[Directive]: Without the pictures, output the records below word for word.

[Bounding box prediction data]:
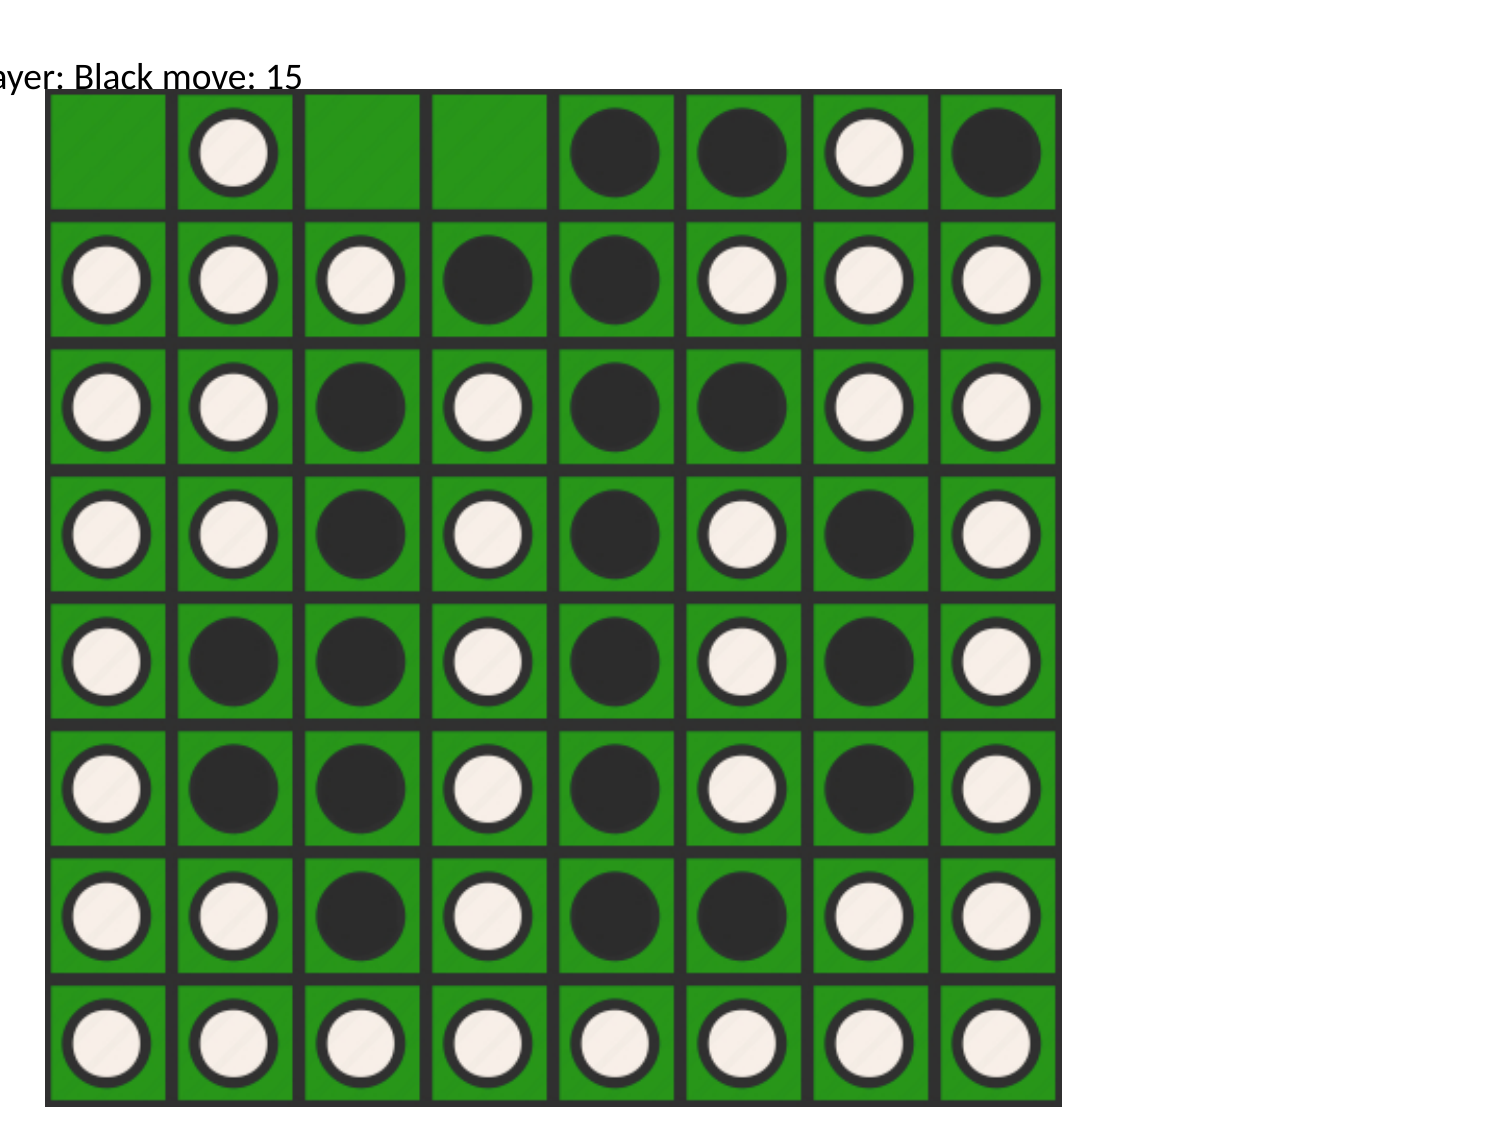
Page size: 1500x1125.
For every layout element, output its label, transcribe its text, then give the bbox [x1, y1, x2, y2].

text_box turn: 57 player: Black move: 15 [0, 44, 319, 105]
picture [44, 89, 1062, 1107]
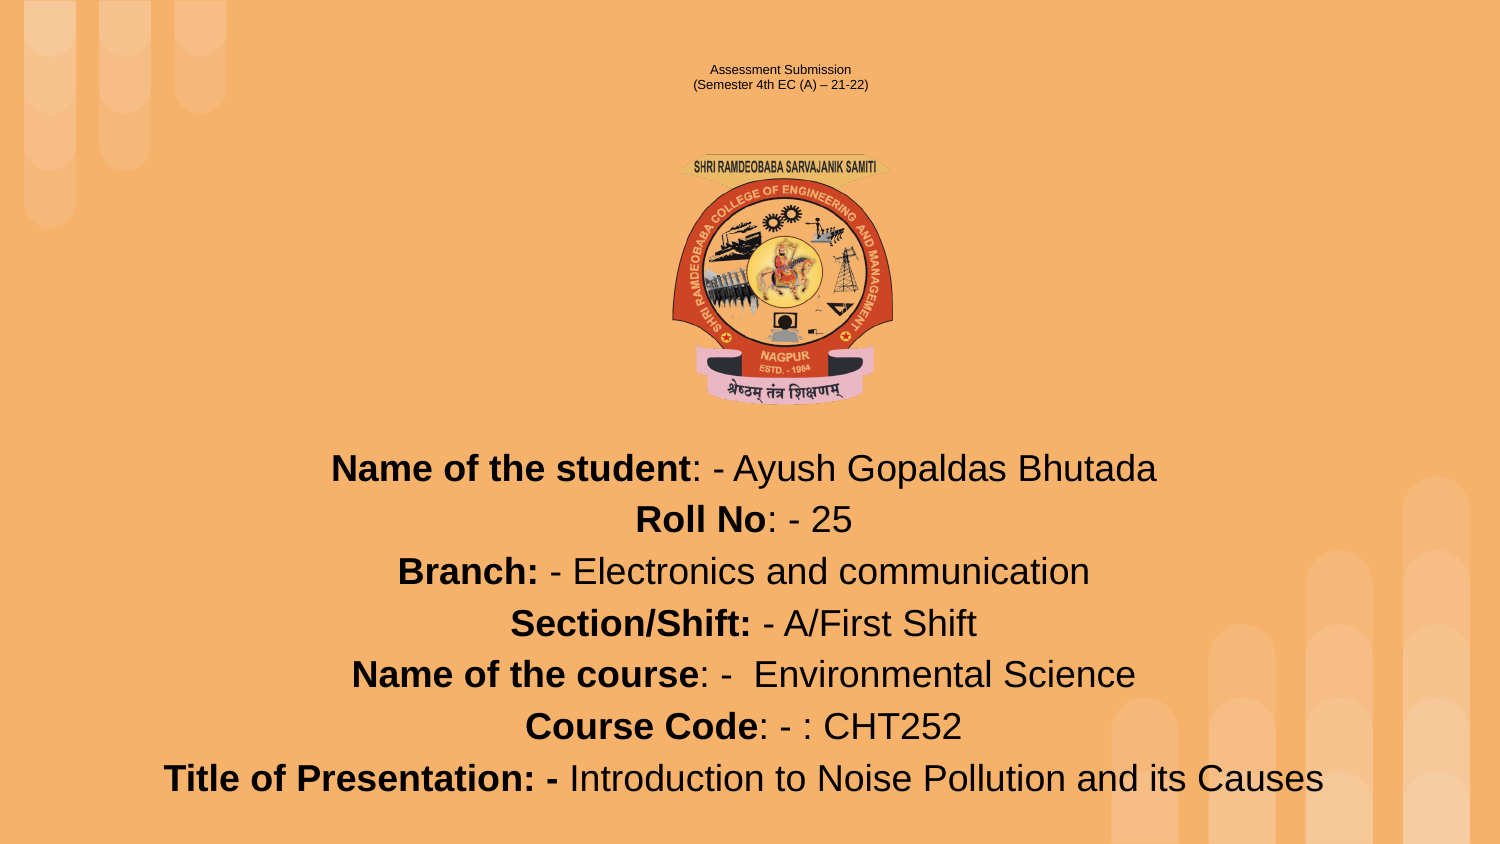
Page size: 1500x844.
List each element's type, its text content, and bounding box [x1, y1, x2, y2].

picture [672, 154, 893, 405]
text_box Name of the student: - Ayush Gopaldas Bhutada Roll No: - 25 Branch: - Electronics and communication Section/Shift: - A/First Shift Name of the course: - Environmental Science Course Code: - : CHT252 Title of Presentation: - Introduction to Noise Pollution and its Causes [83, 421, 1404, 814]
title Assessment Submission (Semester 4th EC (A) – 21-22) [302, 45, 1264, 108]
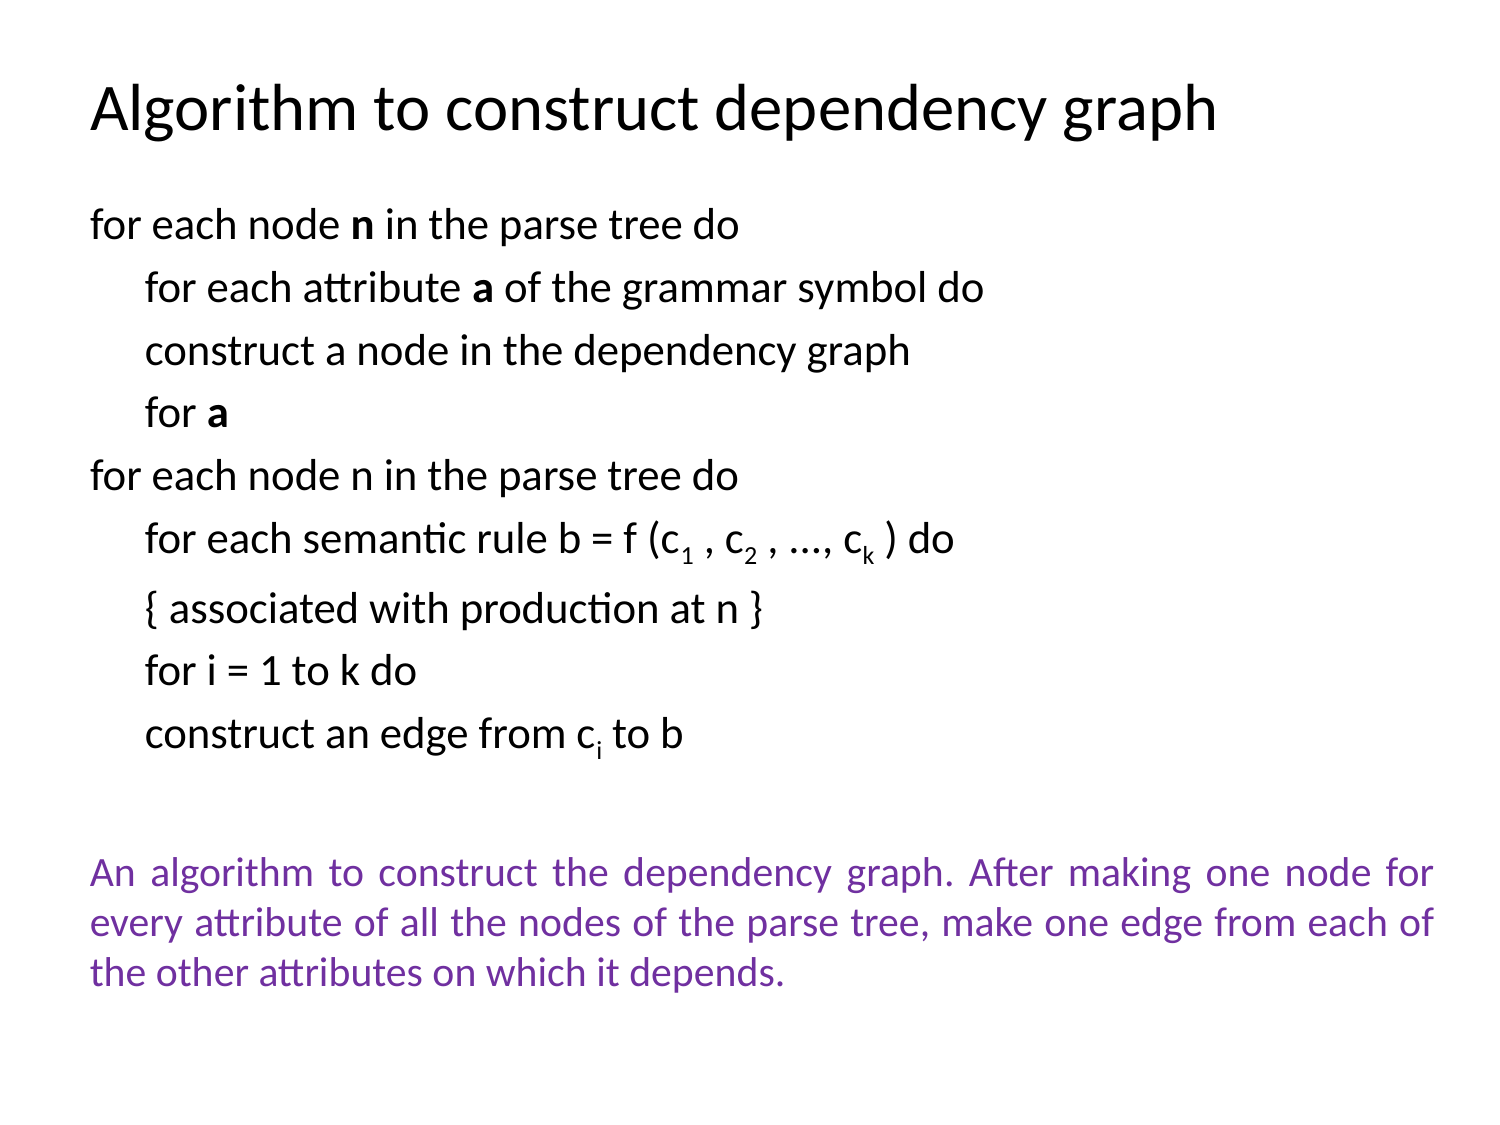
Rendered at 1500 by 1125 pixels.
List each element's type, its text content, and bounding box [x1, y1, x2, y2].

list for each node n in the parse tree do for each attribute a of the grammar symbol do construct a node in the dependency graph for a for each node n in the parse tree do for each semantic rule b = f (c1 , c2 , ..., ck ) do { associated with production at n } for i = 1 to k do construct an edge from ci to b [75, 187, 1463, 775]
text_box An algorithm to construct the dependency graph. After making one node for every attribute of all the nodes of the parse tree, make one edge from each of the other attributes on which it depends. [75, 837, 1450, 1003]
title Algorithm to construct dependency graph [75, 45, 1425, 163]
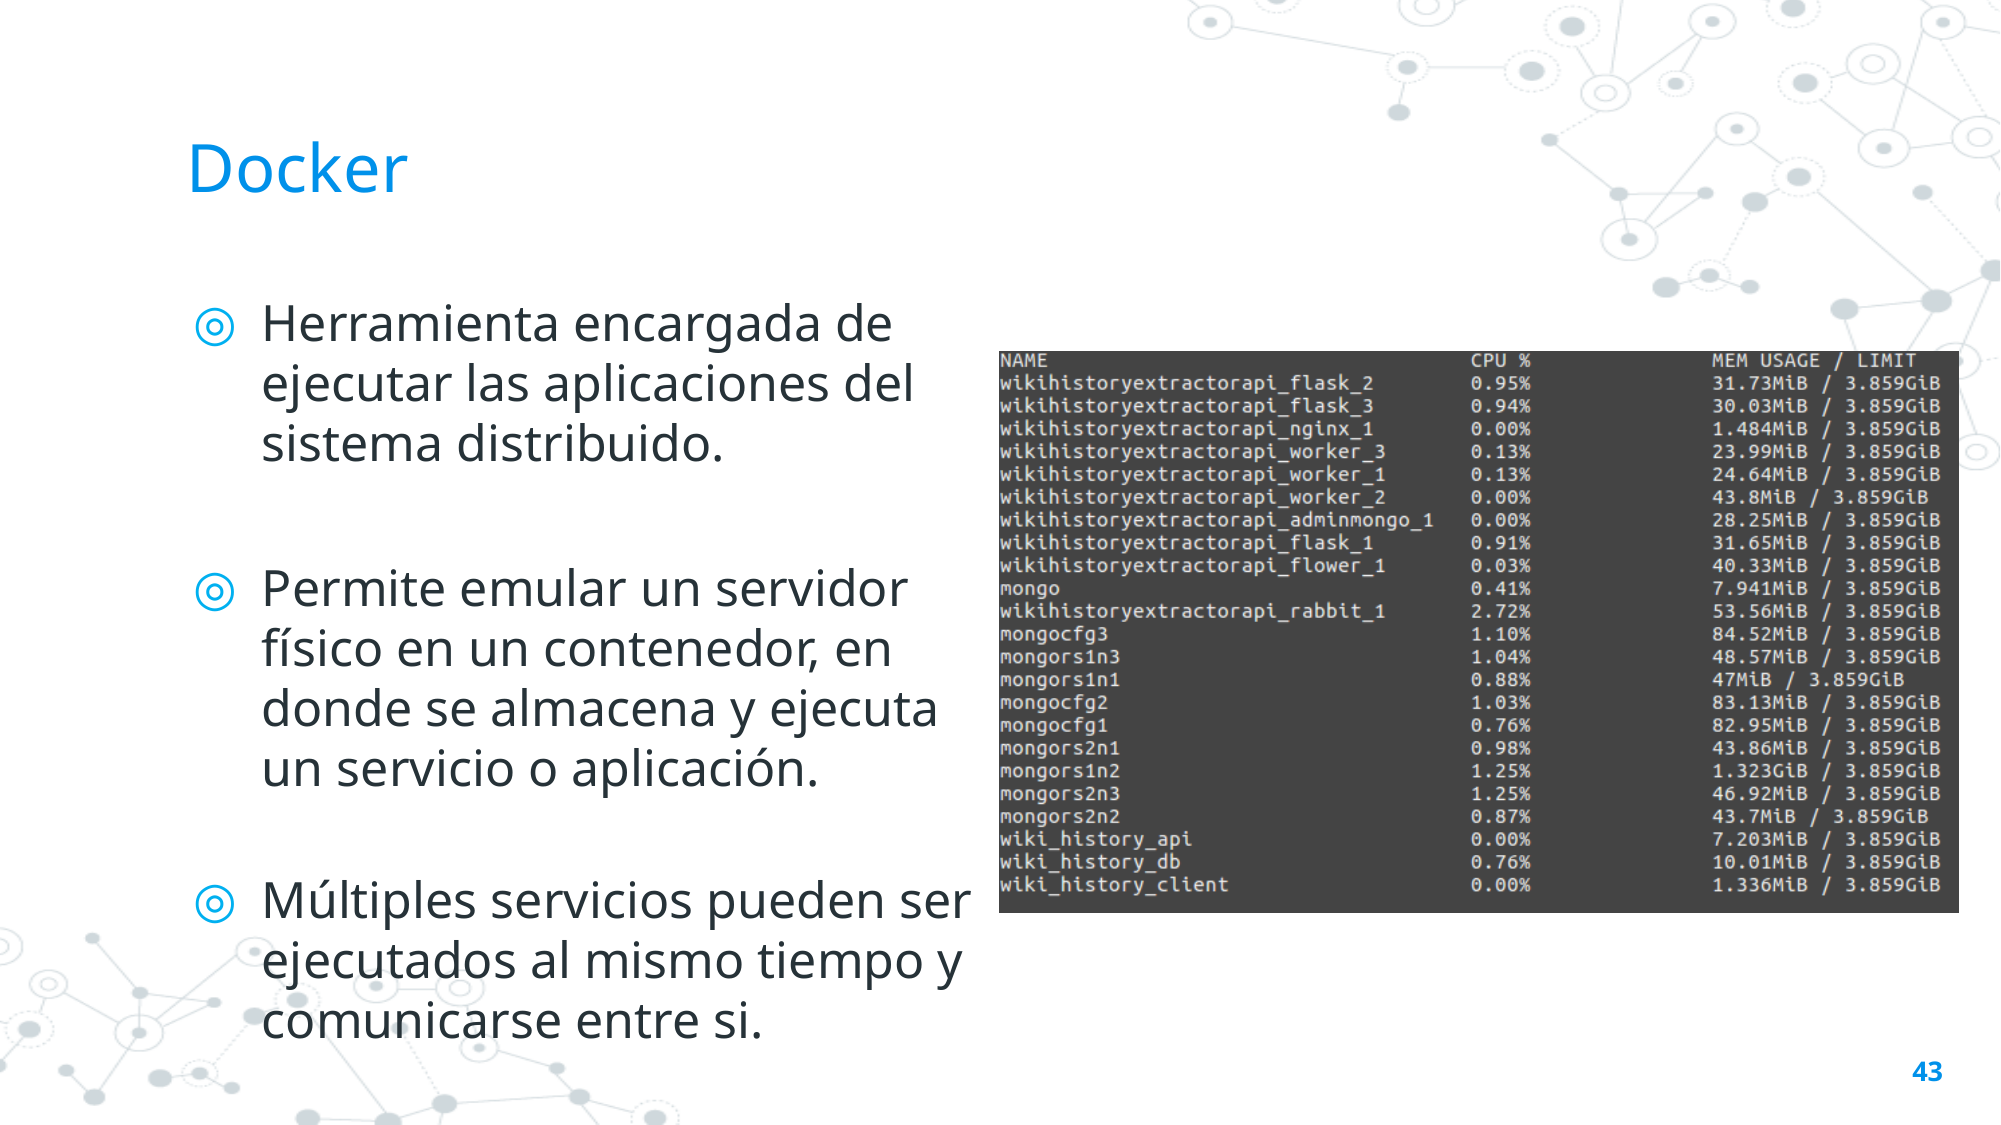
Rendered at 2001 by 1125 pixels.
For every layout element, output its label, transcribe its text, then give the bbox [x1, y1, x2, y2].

[Answer for the task]:
Page size: 1500x1125.
For every layout element, output its label, transcribe its text, then give the bbox [x1, y1, x2, y2].

text_box turn: 57 player: Black move: 15 [0, 44, 319, 105]
picture [44, 89, 1062, 1107]
Page size: 1500x844.
List each element's type, its text content, and bounding box [x1, y1, x2, y2].

picture [672, 154, 893, 405]
text_box Name of the student: - Ayush Gopaldas Bhutada Roll No: - 25 Branch: - Electronics and communication Section/Shift: - A/First Shift Name of the course: - Environmental Science Course Code: - : CHT252 Title of Presentation: - Introduction to Noise Pollution and its Causes [83, 421, 1404, 814]
title Assessment Submission (Semester 4th EC (A) – 21-22) [302, 45, 1264, 108]
Rendered at 1500 by 1125 pixels.
List each element's type, its text content, and bounding box [x1, y1, x2, y2].

list for each node n in the parse tree do for each attribute a of the grammar symbol do construct a node in the dependency graph for a for each node n in the parse tree do for each semantic rule b = f (c1 , c2 , ..., ck ) do { associated with production at n } for i = 1 to k do construct an edge from ci to b [75, 187, 1463, 775]
text_box An algorithm to construct the dependency graph. After making one node for every attribute of all the nodes of the parse tree, make one edge from each of the other attributes on which it depends. [75, 837, 1450, 1003]
title Algorithm to construct dependency graph [75, 45, 1425, 163]
Rendered at 2001 by 1125 pixels.
For every layout element, output its label, transcribe its text, then give the bbox [x1, y1, x2, y2].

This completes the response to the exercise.